My research is broadly in the area of computational biology, with particular emphasis on models and algorithms for studying complex systems in biology. My group is currently pursuing two major areas:
Genetic variation analysis. Since the human genome was first sequenced in 2002, the field of human genetics has turned its attention to identifying the millions of small differences that distinguish one human being from another. Most of these differences are in the form of single DNA bases that vary from one person to another, which are called single nucleotide polymorphisms (SNPs). My group has worked on models and algorithms to analyze large datasets of SNPs and infer evolutionary trees (phylogenies) and more complex population models that tell us how modern human populations arose from the earliest human ancestors and how our genome has evolved over that time. Our largest area of research in recent years has been the development of similar phylogenetic and population genetic methods to study evolution of cell populations in tumors.
Algorithms for macromolecular assembly simulation.

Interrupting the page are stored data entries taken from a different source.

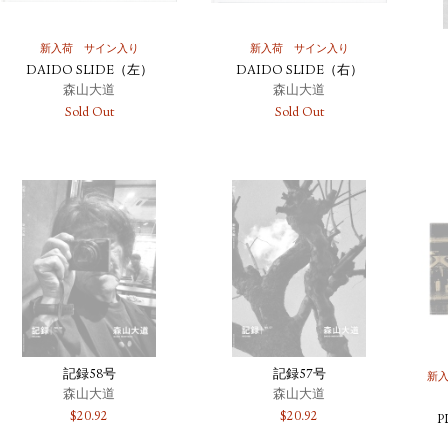
新入荷
サイン入り
新入荷
サイン入り
DAIDO SLIDE（左）
DAIDO SLIDE（右）
森山大道
森山大道
Sold Out
Sold Out
記録58号
記録57号
新
森山大道
森山大道
$
20.92
$
20.92
P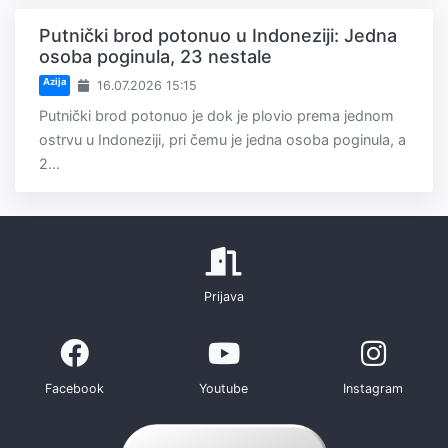
Putnički brod potonuo u Indoneziji: Jedna
osoba poginula, 23 nestale
Azija
16.07.2026 15:15
Putnički brod potonuo je dok je plovio prema jednom
ostrvu u Indoneziji, pri čemu je jedna osoba poginula, a
2...
Prijava
Facebook
Youtube
Instagram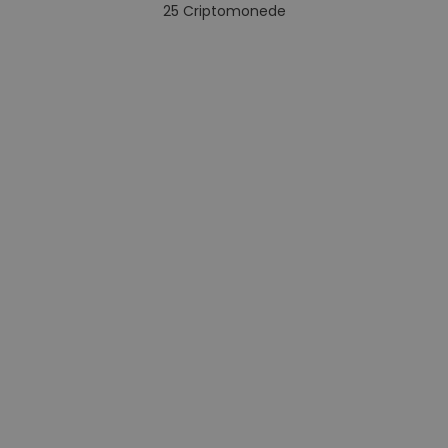
25
Criptomonede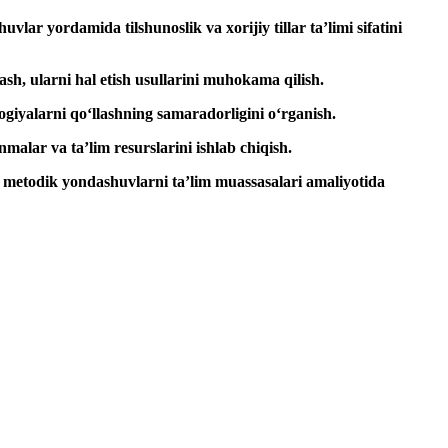
lar yordamida tilshunoslik va xorijiy tillar ta’limi sifatini
sh, ularni hal etish usullarini muhokama qilish.
ogiyalarni qo‘llashning samaradorligini o‘rganish.
malar va ta’lim resurslarini ishlab chiqish.
a metodik yondashuvlarni ta’lim muassasalari amaliyotida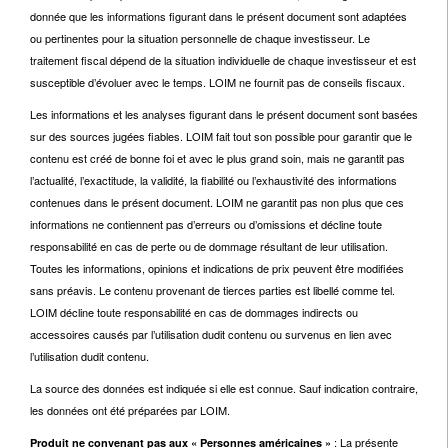
donnée que les informations figurant dans le présent document sont adaptées
ou pertinentes pour la situation personnelle de chaque investisseur. Le
traitement fiscal dépend de la situation individuelle de chaque investisseur et est
susceptible d’évoluer avec le temps. LOIM ne fournit pas de conseils fiscaux.
Les informations et les analyses figurant dans le présent document sont basées
sur des sources jugées fiables. LOIM fait tout son possible pour garantir que le
contenu est créé de bonne foi et avec le plus grand soin, mais ne garantit pas
l’actualité, l’exactitude, la validité, la fiabilité ou l’exhaustivité des informations
contenues dans le présent document. LOIM ne garantit pas non plus que ces
informations ne contiennent pas d’erreurs ou d’omissions et décline toute
responsabilité en cas de perte ou de dommage résultant de leur utilisation.
Toutes les informations, opinions et indications de prix peuvent être modifiées
sans préavis. Le contenu provenant de tierces parties est libellé comme tel.
LOIM décline toute responsabilité en cas de dommages indirects ou
accessoires causés par l’utilisation dudit contenu ou survenus en lien avec
l’utilisation dudit contenu.
La source des données est indiquée si elle est connue. Sauf indication contraire,
les données ont été préparées par LOIM.
: La présente
Produit ne convenant pas aux « Personnes américaines »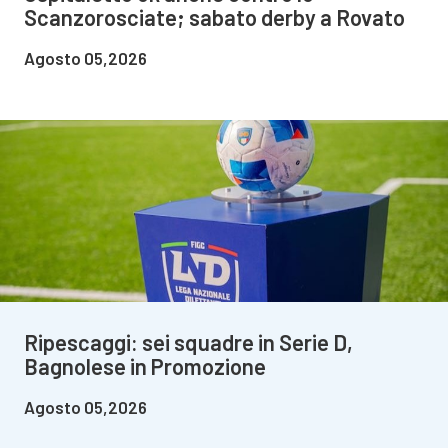
Scanzorosciate; sabato derby a Rovato
Agosto 05,2026
Ripescaggi: sei squadre in Serie D,
Bagnolese in Promozione
Agosto 05,2026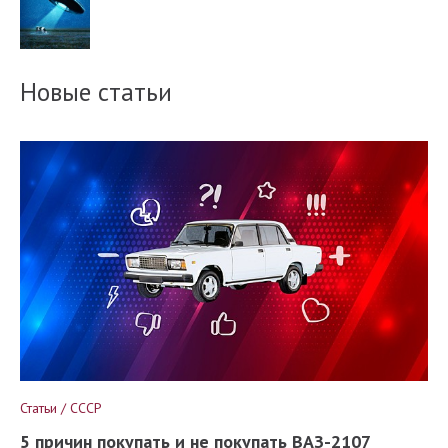
Новые статьи
Статьи / СССР
5 причин покупать и не покупать ВАЗ-2107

One of the recurring features of molecular biology is self-assembly, a process by which isolated molecules spontaneously join together to build structures or molecular machines. Self-assembly is required for nearly every important function a cell undergoes, including division, movement, shape control, and synthesis and degradation of DNA, RNA, and proteins. Biological self-assembly systems are also an important model for the development of novel nanotechnology. They are, however, very challenging to standard methods for simulating biochemistry because of their large size and the long time scales on which they operate. My group develops algorithms to accelerate stochastic models of these assembly systems, builds simulation systems based on these algorithms, and applies them to investigate properties of assembly systems that are difficult to explore through laboratory experiment. In recent years, we have particularly been interested in combining such models with numerical optimization algorithms to fit stochastic models to experimental data and, in the process, learn how these systems function at much finer scales than can be measured experimentally.
In addition to these two core areas, we are involved in many side projects, usually in collaboration with experimentalists. Over the past few years, these projects have included work on modeling biomedical systems, developing more realistic models of biochemistry in the cell, and developing new methods for deconvolving complex genomic data sets from heterogeneous cell populations, primarily with application to cancer genomics. These projects draw on a wide variety of computational tools from discrete algorithms, operations research, applied mathematics, statistics, and machine learning.